Given data:
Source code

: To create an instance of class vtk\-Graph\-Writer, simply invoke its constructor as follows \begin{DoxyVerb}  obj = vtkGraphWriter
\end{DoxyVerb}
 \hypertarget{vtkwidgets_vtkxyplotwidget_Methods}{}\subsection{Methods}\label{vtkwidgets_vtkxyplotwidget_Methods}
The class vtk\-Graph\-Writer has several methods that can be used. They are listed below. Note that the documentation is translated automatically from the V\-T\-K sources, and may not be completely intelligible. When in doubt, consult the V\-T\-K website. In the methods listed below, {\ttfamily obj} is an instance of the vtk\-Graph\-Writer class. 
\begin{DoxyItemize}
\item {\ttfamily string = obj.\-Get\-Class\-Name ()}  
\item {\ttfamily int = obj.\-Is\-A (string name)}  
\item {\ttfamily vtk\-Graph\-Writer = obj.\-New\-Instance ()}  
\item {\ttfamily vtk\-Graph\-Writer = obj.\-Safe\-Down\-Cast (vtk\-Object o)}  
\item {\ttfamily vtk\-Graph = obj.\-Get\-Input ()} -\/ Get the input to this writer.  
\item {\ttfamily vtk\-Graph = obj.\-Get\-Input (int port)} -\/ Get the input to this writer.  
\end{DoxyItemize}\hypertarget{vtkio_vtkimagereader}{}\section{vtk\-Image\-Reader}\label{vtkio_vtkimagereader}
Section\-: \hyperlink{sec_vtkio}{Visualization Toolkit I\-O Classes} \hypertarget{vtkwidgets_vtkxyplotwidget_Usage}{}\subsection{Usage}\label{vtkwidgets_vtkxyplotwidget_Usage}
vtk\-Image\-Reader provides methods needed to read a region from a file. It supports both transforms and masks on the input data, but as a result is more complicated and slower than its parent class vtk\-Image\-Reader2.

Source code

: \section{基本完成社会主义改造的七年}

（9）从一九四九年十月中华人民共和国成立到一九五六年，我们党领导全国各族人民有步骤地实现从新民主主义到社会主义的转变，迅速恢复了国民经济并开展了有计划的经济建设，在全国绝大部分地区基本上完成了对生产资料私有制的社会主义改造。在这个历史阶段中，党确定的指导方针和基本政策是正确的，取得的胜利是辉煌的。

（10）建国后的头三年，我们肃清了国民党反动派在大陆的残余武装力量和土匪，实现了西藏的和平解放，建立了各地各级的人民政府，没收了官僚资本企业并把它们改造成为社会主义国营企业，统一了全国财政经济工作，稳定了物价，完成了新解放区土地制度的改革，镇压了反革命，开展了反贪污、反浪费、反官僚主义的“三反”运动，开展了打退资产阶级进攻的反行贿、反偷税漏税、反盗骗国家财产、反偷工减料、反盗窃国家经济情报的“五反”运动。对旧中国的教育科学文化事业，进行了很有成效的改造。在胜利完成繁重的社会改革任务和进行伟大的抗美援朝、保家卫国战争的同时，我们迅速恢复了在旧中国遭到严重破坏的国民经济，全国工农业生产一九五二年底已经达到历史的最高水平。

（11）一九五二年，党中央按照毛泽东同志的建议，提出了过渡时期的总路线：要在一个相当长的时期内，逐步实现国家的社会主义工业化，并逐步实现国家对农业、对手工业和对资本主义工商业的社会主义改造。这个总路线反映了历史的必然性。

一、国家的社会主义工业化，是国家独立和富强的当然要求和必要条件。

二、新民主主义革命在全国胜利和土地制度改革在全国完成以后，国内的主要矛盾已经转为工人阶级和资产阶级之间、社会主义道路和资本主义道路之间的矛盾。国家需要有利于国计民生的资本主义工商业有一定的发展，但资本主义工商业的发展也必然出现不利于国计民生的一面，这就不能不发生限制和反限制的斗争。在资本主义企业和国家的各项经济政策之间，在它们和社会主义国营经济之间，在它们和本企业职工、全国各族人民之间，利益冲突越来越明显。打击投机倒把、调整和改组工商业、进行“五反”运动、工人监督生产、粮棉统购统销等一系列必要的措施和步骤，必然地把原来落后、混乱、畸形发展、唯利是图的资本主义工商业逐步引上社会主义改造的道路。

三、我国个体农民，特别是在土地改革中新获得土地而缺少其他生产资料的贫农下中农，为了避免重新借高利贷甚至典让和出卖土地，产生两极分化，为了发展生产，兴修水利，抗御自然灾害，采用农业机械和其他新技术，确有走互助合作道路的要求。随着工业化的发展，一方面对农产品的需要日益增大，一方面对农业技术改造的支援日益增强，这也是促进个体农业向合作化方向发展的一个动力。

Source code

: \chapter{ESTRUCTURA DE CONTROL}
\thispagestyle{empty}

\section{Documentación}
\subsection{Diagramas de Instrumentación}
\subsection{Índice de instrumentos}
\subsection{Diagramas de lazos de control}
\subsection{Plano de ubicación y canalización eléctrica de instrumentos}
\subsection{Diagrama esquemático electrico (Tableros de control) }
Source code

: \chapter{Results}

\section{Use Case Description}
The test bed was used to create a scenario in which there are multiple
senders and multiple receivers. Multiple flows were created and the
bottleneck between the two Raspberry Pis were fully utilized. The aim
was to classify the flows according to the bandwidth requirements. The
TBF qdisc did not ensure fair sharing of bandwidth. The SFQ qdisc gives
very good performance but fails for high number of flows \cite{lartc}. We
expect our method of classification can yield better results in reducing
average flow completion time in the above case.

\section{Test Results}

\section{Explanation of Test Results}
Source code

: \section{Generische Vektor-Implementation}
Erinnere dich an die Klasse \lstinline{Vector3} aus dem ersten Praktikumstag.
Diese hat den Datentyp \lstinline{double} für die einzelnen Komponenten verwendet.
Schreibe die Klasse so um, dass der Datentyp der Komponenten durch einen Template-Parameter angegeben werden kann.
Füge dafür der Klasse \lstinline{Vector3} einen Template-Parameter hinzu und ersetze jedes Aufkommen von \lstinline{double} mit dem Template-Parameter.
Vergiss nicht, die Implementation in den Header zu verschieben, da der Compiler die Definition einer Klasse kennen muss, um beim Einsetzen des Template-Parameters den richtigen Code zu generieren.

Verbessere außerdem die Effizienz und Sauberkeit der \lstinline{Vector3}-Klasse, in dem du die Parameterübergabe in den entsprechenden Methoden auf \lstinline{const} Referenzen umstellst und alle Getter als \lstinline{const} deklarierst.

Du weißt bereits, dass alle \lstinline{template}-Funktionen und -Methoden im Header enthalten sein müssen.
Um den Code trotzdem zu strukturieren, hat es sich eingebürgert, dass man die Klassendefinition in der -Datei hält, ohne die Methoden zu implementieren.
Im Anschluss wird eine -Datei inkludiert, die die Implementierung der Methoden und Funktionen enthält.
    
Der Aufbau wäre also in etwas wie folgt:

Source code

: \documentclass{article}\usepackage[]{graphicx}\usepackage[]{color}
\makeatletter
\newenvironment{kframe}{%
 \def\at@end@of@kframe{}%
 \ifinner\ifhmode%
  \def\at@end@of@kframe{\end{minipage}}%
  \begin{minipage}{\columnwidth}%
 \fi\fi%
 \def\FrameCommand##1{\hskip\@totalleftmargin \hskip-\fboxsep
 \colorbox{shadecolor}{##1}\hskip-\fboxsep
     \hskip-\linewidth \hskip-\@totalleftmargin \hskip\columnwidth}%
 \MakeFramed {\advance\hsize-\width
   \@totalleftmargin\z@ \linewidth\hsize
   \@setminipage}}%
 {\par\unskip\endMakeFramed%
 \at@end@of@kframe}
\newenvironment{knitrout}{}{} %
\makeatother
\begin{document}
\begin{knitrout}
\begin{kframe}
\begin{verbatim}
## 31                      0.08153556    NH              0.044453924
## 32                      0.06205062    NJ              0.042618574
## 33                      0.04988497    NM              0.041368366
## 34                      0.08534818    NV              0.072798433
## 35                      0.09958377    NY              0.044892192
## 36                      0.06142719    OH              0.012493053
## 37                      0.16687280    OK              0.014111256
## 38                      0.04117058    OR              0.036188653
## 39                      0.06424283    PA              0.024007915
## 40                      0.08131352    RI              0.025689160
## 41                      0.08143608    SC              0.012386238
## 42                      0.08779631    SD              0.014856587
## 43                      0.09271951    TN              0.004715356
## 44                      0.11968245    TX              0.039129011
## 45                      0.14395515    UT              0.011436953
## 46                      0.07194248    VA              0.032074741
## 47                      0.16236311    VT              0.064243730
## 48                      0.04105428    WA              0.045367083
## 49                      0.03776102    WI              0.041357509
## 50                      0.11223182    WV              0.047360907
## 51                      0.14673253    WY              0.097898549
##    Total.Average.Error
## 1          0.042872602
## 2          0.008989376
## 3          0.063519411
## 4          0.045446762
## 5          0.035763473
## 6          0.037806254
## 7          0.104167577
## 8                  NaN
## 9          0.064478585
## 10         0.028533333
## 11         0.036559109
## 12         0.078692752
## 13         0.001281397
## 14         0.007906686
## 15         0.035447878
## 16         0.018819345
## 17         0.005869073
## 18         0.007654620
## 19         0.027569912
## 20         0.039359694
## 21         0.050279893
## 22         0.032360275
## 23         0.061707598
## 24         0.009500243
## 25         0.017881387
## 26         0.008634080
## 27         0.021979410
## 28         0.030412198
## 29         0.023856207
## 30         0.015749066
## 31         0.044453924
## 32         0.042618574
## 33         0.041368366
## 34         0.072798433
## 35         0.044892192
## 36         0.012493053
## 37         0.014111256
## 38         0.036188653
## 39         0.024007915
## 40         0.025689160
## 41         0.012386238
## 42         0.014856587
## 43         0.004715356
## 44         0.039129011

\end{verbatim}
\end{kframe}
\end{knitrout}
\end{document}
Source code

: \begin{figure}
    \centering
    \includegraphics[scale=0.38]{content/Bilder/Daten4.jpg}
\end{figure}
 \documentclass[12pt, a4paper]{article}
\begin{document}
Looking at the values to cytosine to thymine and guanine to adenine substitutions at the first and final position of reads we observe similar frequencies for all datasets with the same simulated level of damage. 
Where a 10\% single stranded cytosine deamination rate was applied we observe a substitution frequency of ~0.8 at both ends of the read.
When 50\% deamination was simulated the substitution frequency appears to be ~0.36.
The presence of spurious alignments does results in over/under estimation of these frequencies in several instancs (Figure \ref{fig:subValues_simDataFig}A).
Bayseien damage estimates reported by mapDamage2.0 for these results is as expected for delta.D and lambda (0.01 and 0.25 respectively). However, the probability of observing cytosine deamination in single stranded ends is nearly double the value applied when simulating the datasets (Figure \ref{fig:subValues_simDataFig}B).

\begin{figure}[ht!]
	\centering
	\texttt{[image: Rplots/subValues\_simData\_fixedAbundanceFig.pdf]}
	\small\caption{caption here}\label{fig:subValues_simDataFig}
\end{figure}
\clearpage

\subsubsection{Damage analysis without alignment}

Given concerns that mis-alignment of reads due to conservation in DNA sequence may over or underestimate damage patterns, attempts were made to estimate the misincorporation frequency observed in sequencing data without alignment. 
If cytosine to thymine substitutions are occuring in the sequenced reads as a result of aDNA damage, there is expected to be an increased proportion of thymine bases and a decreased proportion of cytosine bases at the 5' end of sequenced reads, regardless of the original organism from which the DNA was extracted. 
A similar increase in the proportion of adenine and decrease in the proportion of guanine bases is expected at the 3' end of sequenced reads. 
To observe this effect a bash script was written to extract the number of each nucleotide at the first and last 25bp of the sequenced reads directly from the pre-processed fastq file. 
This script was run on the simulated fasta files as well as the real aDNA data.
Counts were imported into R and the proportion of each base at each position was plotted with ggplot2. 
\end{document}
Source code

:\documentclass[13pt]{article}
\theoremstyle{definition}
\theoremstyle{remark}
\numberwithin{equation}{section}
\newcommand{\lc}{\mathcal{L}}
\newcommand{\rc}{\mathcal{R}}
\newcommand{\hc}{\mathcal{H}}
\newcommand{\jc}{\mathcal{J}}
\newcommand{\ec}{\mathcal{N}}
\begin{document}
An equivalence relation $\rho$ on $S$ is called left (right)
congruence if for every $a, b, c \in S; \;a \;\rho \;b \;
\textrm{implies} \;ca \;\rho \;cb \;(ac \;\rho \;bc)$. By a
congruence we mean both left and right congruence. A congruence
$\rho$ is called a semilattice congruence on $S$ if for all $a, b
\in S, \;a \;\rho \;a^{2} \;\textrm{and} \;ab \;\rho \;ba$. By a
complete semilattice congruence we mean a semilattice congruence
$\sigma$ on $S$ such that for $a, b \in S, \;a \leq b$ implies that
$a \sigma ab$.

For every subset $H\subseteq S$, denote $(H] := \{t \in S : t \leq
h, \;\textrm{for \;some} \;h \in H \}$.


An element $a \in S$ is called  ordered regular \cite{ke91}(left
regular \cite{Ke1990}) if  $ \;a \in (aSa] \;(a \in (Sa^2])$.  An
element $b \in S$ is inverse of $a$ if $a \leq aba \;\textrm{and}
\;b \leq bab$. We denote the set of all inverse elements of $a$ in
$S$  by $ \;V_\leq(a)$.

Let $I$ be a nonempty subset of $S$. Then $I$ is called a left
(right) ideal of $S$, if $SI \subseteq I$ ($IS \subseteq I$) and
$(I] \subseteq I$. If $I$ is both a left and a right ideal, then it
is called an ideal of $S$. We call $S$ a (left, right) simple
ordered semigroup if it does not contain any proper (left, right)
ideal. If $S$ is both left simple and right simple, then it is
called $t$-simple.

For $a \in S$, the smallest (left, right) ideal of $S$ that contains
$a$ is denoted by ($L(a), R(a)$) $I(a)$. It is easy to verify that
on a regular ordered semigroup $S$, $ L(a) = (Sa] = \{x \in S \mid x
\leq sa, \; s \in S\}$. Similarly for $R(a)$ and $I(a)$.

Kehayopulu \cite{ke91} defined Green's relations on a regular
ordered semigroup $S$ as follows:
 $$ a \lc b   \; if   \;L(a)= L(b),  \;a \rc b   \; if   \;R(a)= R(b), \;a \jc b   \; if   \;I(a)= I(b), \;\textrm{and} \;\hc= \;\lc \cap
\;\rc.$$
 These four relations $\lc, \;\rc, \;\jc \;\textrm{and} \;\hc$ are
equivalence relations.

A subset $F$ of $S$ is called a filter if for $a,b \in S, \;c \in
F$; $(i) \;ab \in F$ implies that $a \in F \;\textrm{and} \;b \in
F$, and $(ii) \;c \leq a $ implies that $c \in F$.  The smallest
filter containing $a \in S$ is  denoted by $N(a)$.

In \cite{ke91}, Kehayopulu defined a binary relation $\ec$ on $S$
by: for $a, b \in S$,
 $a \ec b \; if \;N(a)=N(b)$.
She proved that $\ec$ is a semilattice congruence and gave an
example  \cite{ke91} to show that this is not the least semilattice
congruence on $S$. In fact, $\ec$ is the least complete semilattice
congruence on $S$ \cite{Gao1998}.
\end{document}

Action item: Search the data for the string "over" and copy out every line where it is found.

Output for this exercise:
The presence of spurious alignments does results in over/under estimation of these frequencies in several instancs (Figure \ref{fig:subValues_simDataFig}A).
Given concerns that mis-alignment of reads due to conservation in DNA sequence may over or underestimate damage patterns, attempts were made to estimate the misincorporation frequency observed in sequencing data without alignment. 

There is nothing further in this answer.